Figure 7. Loss of ERα Results in Satellite Cell Apoptosis.

(A) Percent of Pax7+ cells that were also TUNEL+ in cross sections of TA muscles from control (n = 4) and Ovx without (Ovx; n = 4) and with 17β-estradiol treatment (Ovx+E₂; n = 3).

(B) qRT-PCR mRNA expression of apoptosis-related genes in ZsGreen+ satellite cells isolated from gastrocnemius muscles of control (n = 4) and Ovx mice (n = 4).

(C) Principal component analysis (PCA) of RNA-seq profiles of ZsGreen+ satellite cells of Pax7^+/+;Esr1^fl/fl;Pax7-ZsGreen (scERαWT; n = 3) and Pax7^CreERT2/+; Esr1^fl/fl;Pax7-ZsGreen (scERαKO; n = 3) mice.

(D) Heatmap of 388 differentially expressed genes in satellite cells of scERαWT and scERαKO mice.

(E) Transcripts per kilobase million (TPM) of ERα target genes, nuclear receptor interaction protein (Nrip), growth regulating ER binding 1 (Greb1), and oxytocin receptor (Oxtr).

(F) Top 10 molecular and cellular functions from ingenuity pathway analysis (IPA). Red box to highlight the top pathway, cell death, and survival.

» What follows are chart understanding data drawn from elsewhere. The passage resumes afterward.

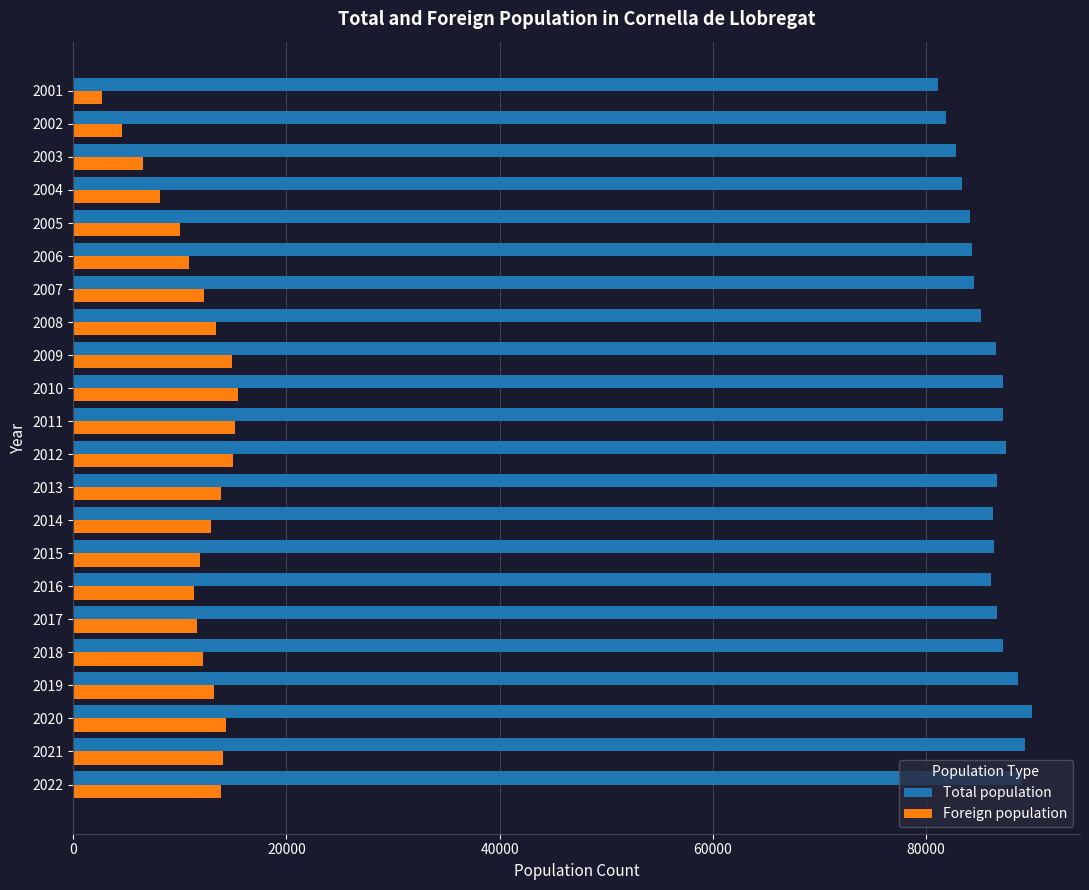

What is the maximum value shown in the chart?

89936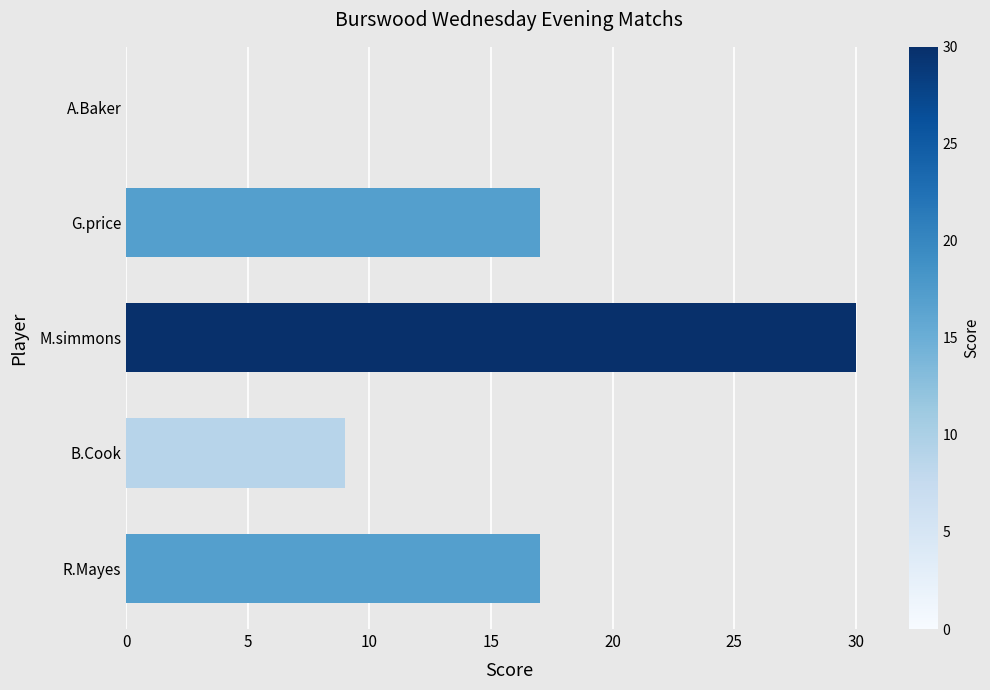

Reading top to bottom, list all the values displayed in this chart.

A.Baker=0	G.price=17	M.simmons=30	B.Cook=9	R.Mayes=17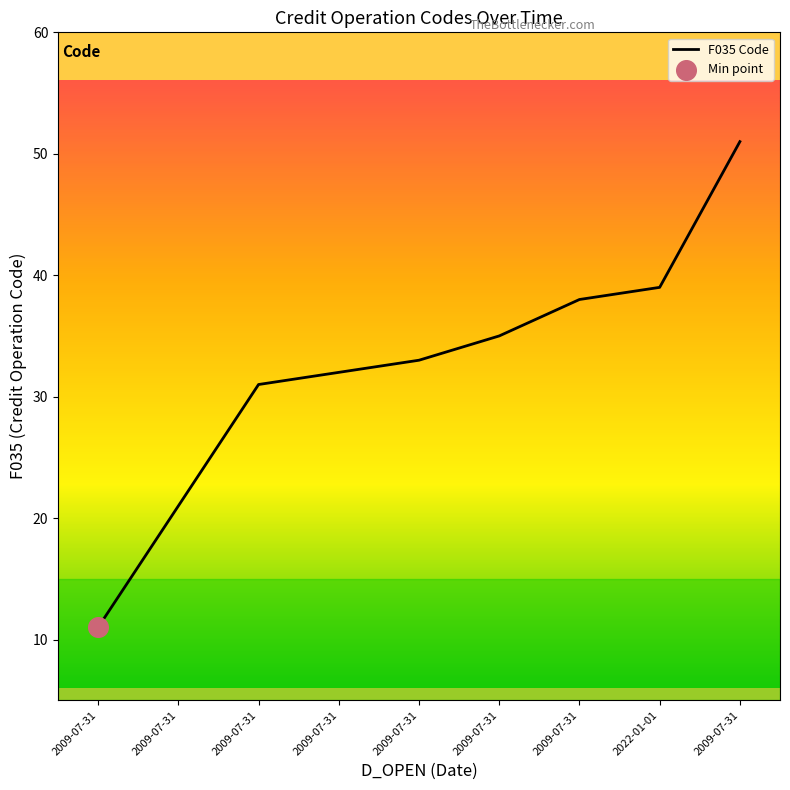

What is the change in value from 2009-07-31 to 2009-07-31?

+40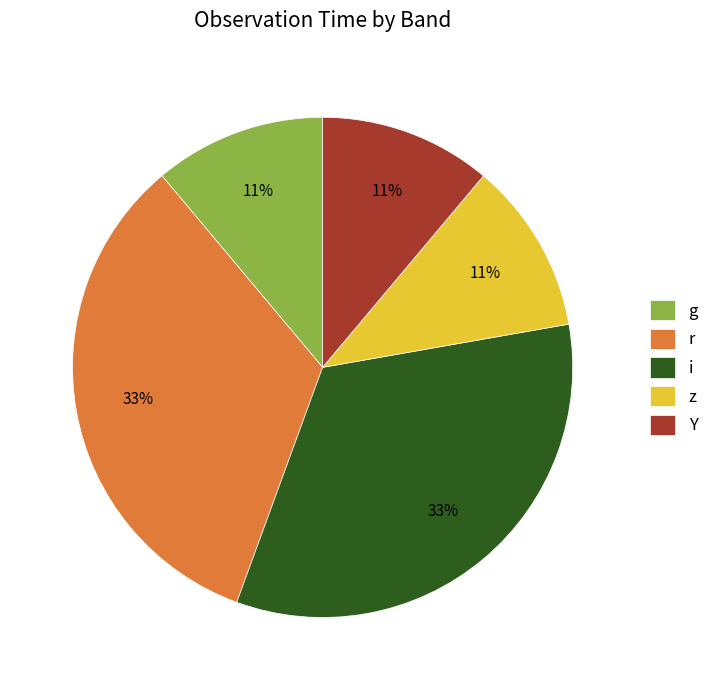

To the nearest percent, what is the average slice percentage?

20%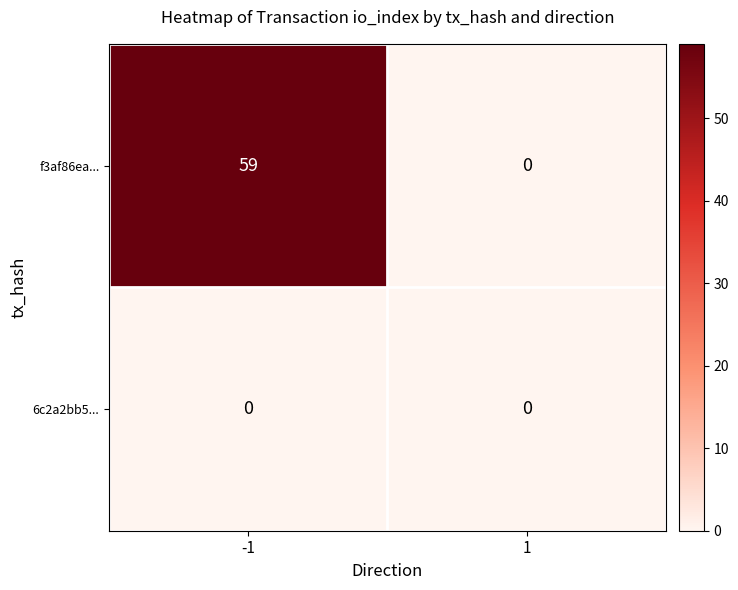

At -1, list the series in order from largest to smallest.

f3af86ea..., 6c2a2bb5...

(G) Top 10 upregulated and top 10 downregulated apoptosis-related genes from IPA in satellite cells of scERαWT and scERαKO mice.

(H) qRT-PCR mRNA expression of apoptosis-related genes in ZsGreen+ satellite cells of scERαWT and scERαKO mice.

Significance tested with ANOVA, Holm–Sidak post hoc tests are indicated by *, different from control and Ovx+E₂, *p < 0.05 (A) and *p < 0.05 and **p < 0.005 by Student’s t tests (B, E, and G).